» **Information provided**:
┄┄┄┄┄┄┄┄┄┄

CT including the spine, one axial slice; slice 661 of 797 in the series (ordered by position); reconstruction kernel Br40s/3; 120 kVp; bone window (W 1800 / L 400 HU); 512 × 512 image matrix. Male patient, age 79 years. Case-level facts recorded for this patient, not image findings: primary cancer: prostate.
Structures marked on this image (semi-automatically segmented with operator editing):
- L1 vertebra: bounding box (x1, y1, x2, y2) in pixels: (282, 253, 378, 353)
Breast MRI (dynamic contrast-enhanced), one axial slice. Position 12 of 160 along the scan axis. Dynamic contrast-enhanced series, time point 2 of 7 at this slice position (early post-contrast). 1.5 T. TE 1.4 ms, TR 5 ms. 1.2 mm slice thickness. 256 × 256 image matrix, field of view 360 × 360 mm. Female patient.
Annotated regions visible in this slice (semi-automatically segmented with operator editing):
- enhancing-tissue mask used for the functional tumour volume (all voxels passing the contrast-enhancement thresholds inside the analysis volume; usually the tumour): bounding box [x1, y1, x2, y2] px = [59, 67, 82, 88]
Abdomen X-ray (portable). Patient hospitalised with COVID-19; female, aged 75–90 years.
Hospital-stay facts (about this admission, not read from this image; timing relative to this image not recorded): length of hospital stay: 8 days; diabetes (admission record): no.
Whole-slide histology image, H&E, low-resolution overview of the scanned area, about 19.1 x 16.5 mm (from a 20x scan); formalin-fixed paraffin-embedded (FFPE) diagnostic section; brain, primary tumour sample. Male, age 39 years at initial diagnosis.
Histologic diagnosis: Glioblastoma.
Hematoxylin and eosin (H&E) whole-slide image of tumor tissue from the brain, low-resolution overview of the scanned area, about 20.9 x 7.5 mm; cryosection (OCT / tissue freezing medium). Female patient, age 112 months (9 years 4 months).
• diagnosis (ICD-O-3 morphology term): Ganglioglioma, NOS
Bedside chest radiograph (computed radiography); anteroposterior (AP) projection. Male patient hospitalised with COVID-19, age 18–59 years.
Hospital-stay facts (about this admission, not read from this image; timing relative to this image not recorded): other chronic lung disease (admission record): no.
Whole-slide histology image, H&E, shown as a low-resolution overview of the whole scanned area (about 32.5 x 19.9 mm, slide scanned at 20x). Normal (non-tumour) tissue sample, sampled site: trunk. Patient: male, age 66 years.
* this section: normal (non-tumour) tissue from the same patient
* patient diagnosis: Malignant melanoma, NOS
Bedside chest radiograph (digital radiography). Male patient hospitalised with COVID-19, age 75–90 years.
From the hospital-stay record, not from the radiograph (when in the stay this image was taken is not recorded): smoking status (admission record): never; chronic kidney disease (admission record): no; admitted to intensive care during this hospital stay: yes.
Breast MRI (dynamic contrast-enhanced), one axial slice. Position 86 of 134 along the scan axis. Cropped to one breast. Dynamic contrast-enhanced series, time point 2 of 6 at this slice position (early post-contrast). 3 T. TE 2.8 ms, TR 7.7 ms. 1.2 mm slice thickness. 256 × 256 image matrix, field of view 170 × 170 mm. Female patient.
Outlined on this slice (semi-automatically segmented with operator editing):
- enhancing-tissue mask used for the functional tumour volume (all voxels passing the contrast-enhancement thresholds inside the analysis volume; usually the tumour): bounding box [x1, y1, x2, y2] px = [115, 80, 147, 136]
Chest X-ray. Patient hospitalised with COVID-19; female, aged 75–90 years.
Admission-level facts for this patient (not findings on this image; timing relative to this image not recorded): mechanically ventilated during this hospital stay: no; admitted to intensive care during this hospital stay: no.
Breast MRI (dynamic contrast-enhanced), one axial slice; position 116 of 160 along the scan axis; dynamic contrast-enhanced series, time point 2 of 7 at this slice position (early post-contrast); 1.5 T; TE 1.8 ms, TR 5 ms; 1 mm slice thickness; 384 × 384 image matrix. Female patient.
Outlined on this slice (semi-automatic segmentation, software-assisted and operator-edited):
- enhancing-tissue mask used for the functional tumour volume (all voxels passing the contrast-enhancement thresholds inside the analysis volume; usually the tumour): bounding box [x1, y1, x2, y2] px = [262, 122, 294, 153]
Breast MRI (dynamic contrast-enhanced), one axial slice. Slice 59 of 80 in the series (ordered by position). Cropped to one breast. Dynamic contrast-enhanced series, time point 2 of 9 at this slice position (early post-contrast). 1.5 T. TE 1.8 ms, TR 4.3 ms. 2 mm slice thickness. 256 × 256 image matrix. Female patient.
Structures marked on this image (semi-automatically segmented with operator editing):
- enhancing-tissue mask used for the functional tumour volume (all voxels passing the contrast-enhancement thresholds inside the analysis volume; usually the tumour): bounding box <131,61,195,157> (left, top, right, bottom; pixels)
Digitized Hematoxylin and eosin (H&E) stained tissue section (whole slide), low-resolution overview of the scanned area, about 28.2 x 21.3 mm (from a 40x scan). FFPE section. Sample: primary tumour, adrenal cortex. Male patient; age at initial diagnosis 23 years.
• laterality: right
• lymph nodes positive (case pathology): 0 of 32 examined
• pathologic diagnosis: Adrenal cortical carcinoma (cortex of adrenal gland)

┄┄┄┄┄┄┄┄┄┄

Show, from the entries above, every line that includes the string "resolution".

» **Answer area**:
Whole-slide histology image, H&E, low-resolution overview of the scanned area, about 19.1 x 16.5 mm (from a 20x scan); formalin-fixed paraffin-embedded (FFPE) diagnostic section; brain, primary tumour sample. Male, age 39 years at initial diagnosis.
Hematoxylin and eosin (H&E) whole-slide image of tumor tissue from the brain, low-resolution overview of the scanned area, about 20.9 x 7.5 mm; cryosection (OCT / tissue freezing medium). Female patient, age 112 months (9 years 4 months).
Whole-slide histology image, H&E, shown as a low-resolution overview of the whole scanned area (about 32.5 x 19.9 mm, slide scanned at 20x). Normal (non-tumour) tissue sample, sampled site: trunk. Patient: male, age 66 years.
Digitized Hematoxylin and eosin (H&E) stained tissue section (whole slide), low-resolution overview of the scanned area, about 28.2 x 21.3 mm (from a 40x scan). FFPE section. Sample: primary tumour, adrenal cortex. Male patient; age at initial diagnosis 23 years.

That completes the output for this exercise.